More Room for the Birds: Million Dollar Grant Slated for Waterfowl Habitat Expansion
By Howard Yune, Appeal-Democrat, Marysville, Calif.
Apr. 29–Federal funding will soon help restore nearly 5,000 acres of waterfowl habitat in the Mid-Valley, one of the main havens for birds migrating through western North America.
The $1 million grant to the California Waterfowl Association will let the nonprofit group create new wetlands in the Upper Butte Basin, as well as overhaul a section of the Delevan National Wildlife Refuge in northern Colusa County.
Twenty restoration sites in Yuba and Sutter counties, controlled by landowners and community groups, also will receive a share of the grant, which the group will mix with its own matching funds.
Members of California Wildlife hope the grant, which the U.S. Department of Fish and Wildlife approved in March, will buy more time to bolster wintering grounds for the nearly 30 waterfowl species that migrate from Canada to Mexico and in between — a haven that farming and development have chipped away for generations. “The current protected acreages are pretty stable, or increasing,” said Chadd Santerre, a California Wildlife senior biologist in Biggs. “But California has seen historic losses compared to what we used to have.”
California Wildlife estimates the Golden State has lost about 90 percent of its wetlands — bringing the total down to 450,000 acres — since entering the Union in 1850.
Restoration is expected to last two years, with most repair work set from June to September. Work will include building perimeter levees to hold in water, repairing water channels and gates, and creating sunken and elevated spots for different bird species that favor deeper or shallower water.
Draining and paving in expanding cities has erased numerous rest and breeding grounds for the migrating birds passing over the Central Valley. Meanwhile, the Mid-Valley’s largely rural character has left much of its land still open to waterfowl — especially in the well-watered rice fields of Colusa and Glenn counties.

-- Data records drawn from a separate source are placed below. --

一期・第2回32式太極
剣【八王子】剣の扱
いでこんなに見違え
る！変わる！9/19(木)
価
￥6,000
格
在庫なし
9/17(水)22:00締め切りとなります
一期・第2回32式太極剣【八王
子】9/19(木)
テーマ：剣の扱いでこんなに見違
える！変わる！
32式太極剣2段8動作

But for Rocque Merlo, a Durham rice farmer and California Wildlife member, expanded farming could present its own threat to bird habitat — especially as rising grain prices encourage more planting.
“I feel our pressing need here is for nesting habitat,” said Merlo, who with his father manages about 14,000 acres of wetlands for duck-hunting reserves. “With the increasing grain prices, there’s going to be more pressure to grow crops. That’s going to take away nesting areas for waterfowl.”
The combination of salmon angling and duck hunting is a reliable visitors’ draw in the upper Sacramento Valley, but a looming state closure of the angling season threatens to cut out one prop from the area’s tourism base. Any erosion of bird habitat would seriously threaten the region’s other mainstay, according to Pat Kittle, whose Colusa supply shop, Kittle’s Outdoor & Sport Co. ,draws three-quarters of its fall revenue from hunting equipment.
“The possibility is real; anything could happen,” he said. “If we see a closure on the waterfowl you’ll see a closure of our doors.”